Give the records again in full, exactly as they appear, but without the pictures.

--------------------

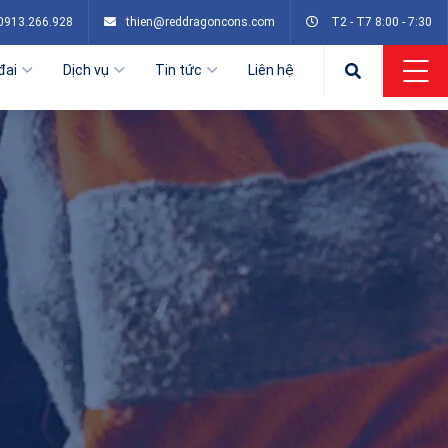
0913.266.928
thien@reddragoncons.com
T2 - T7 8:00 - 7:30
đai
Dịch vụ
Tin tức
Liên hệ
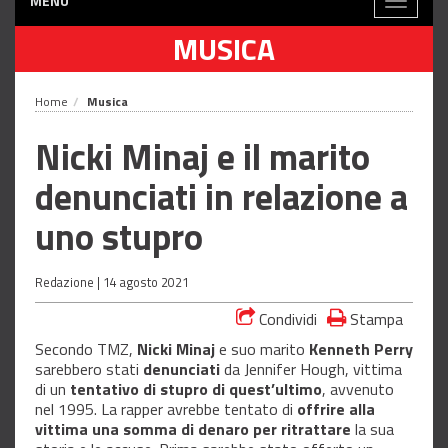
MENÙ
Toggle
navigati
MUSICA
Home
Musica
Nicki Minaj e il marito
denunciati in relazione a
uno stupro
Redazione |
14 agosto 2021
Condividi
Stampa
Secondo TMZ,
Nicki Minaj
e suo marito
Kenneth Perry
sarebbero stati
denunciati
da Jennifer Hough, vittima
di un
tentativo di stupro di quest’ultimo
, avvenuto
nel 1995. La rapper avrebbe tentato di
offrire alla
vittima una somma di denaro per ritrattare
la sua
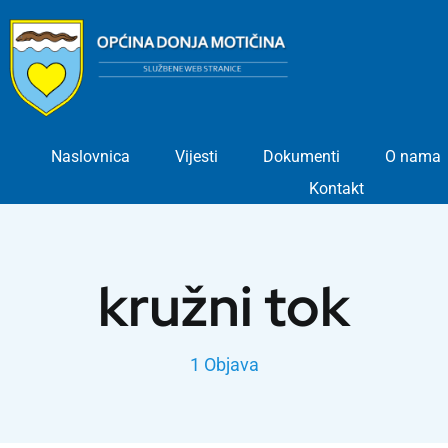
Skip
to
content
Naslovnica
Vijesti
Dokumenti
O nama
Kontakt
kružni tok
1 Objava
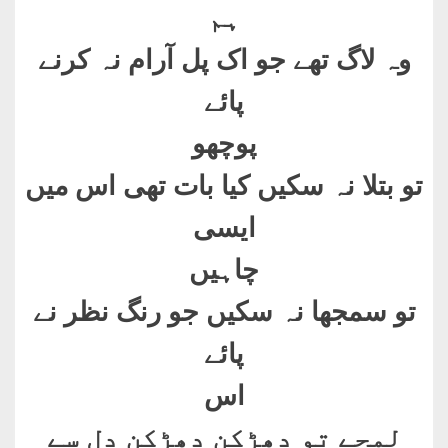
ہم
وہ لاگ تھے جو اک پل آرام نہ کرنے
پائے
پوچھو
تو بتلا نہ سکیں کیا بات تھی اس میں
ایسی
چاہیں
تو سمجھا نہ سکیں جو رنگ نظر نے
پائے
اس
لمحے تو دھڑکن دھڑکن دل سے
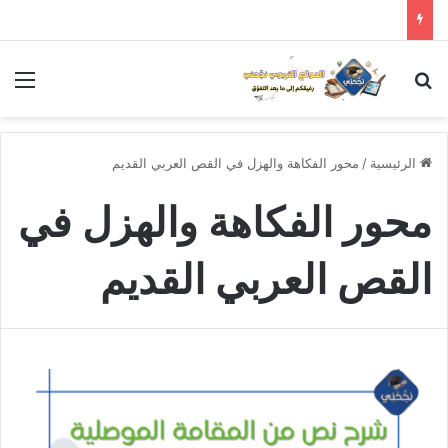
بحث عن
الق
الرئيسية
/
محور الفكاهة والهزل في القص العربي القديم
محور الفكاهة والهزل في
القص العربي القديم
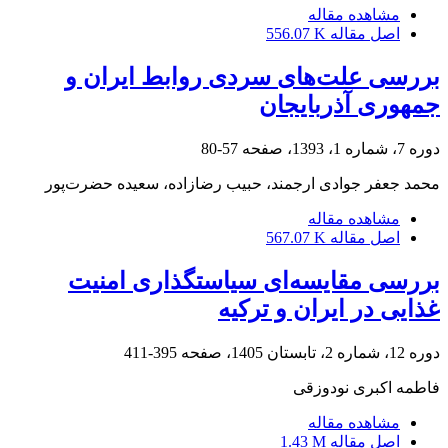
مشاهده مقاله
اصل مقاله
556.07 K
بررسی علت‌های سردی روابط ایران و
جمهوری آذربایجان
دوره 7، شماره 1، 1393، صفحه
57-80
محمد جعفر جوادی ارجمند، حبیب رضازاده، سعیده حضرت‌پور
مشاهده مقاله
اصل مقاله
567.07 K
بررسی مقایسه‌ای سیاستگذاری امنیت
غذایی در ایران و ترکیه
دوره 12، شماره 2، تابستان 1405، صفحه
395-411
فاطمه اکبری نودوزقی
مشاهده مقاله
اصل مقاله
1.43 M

--------------------

*ANSWER FOR THE TASK*.
0913.266.928
thien@reddragoncons.com
T2 - T7 8:00 - 7:30
đai
Dịch vụ
Tin tức
Liên hệ
MENÙ
Toggle
navigati
MUSICA
Home
Musica
Nicki Minaj e il marito
denunciati in relazione a
uno stupro
Redazione |
14 agosto 2021
Condividi
Stampa
Secondo TMZ,
Nicki Minaj
e suo marito
Kenneth Perry
sarebbero stati
denunciati
da Jennifer Hough, vittima
di un
tentativo di stupro di quest’ultimo
, avvenuto
nel 1995. La rapper avrebbe tentato di
offrire alla
vittima una somma di denaro per ritrattare
la sua
Skip
to
content
Naslovnica
Vijesti
Dokumenti
O nama
Kontakt
kružni tok
1 Objava
ہم
وہ لاگ تھے جو اک پل آرام نہ کرنے
پائے
پوچھو
تو بتلا نہ سکیں کیا بات تھی اس میں
ایسی
چاہیں
تو سمجھا نہ سکیں جو رنگ نظر نے
پائے
اس
لمحے تو دھڑکن دھڑکن دل سے
بحث عن
الق
الرئيسية
/
محور الفكاهة والهزل في القص العربي القديم
محور الفكاهة والهزل في
القص العربي القديم
مشاهده مقاله
اصل مقاله
556.07 K
بررسی علت‌های سردی روابط ایران و
جمهوری آذربایجان
دوره 7، شماره 1، 1393، صفحه
57-80
محمد جعفر جوادی ارجمند، حبیب رضازاده، سعیده حضرت‌پور
مشاهده مقاله
اصل مقاله
567.07 K
بررسی مقایسه‌ای سیاستگذاری امنیت
غذایی در ایران و ترکیه
دوره 12، شماره 2، تابستان 1405، صفحه
395-411
فاطمه اکبری نودوزقی
مشاهده مقاله
اصل مقاله
1.43 M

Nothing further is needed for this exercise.